Hugs can help keep you healthy. We all love the embrace of someone we’re close to, but that hug could convey more than good feelings. A new study out this week has found that those who get more hugs are also less likely to get a cold. “The researchers tested whether perceptions of social support are equally effective in protecting us from stress-induced susceptibility to infection and also whether receiving hugs might partially account for those feelings of support and themselves protect a person against infection.” After asking about how much social support a person has in their life and how many hugs they get, the authors exposed participants to the flu. “They discovered that perceived social support reduced the risk of infection associated with experiencing conflicts and that hugs accounted for one-third of this protective effect. Regardless of whether a participant reported having an interpersonal conflict, greater perceived social support and more frequent hugs helped mitigate cold symptoms.” The results indicate that those who get hugs more are also probably more supported and less stressed, which helps protect them from illness. (Fox)

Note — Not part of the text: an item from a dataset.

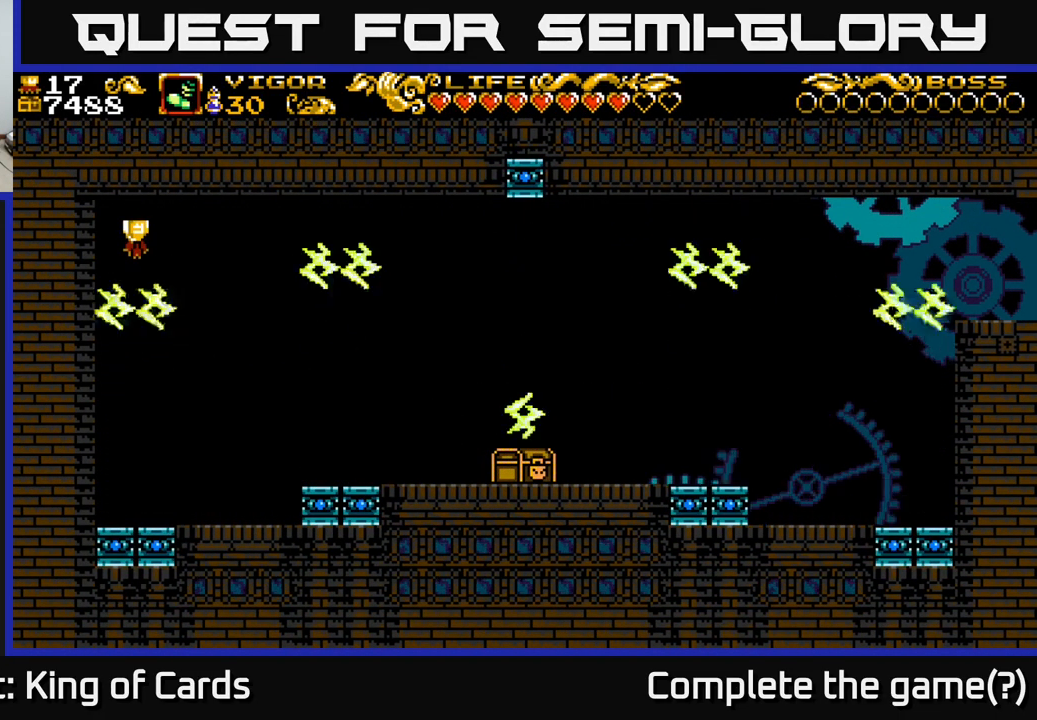
{"buttons": [], "right_stick": "center", "events": [[117, "DPAD_LEFT", "up"], [283, "A", "up"], [283, "DPAD_LEFT", "down"], [283, "X", "up"], [417, "DPAD_LEFT", "up"]]}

Autism risk higher in areas with high air pollution. Much is still unknown about how autism develops and why it strikes some children and not others. New data out this week from the Harvard School of Public Health indicates that pollution might have something to do with it. “The researchers analyzed 245 children with autism and 1,522 without. By looking at estimated pollution exposure during pregnancy, based on the mother’s home address, the scientists concluded high levels of pollution were more common in children with autism. The strongest link was with fine particulate matter – invisible specks of mineral dust, carbon and other chemicals – that enter the bloodstream and cause damage throughout the body.” While the link was significant, the researchers acknowledged the study doesn’t show causality and that there may be other factors in heavily polluted areas that also contribute. But they also point out this study is not the first to propose the danger. “If chemicals are entering the mother’s body then the fetus will have access to those too. Women should be made aware of the potential links so they don’t get excessive exposure.” (BBC)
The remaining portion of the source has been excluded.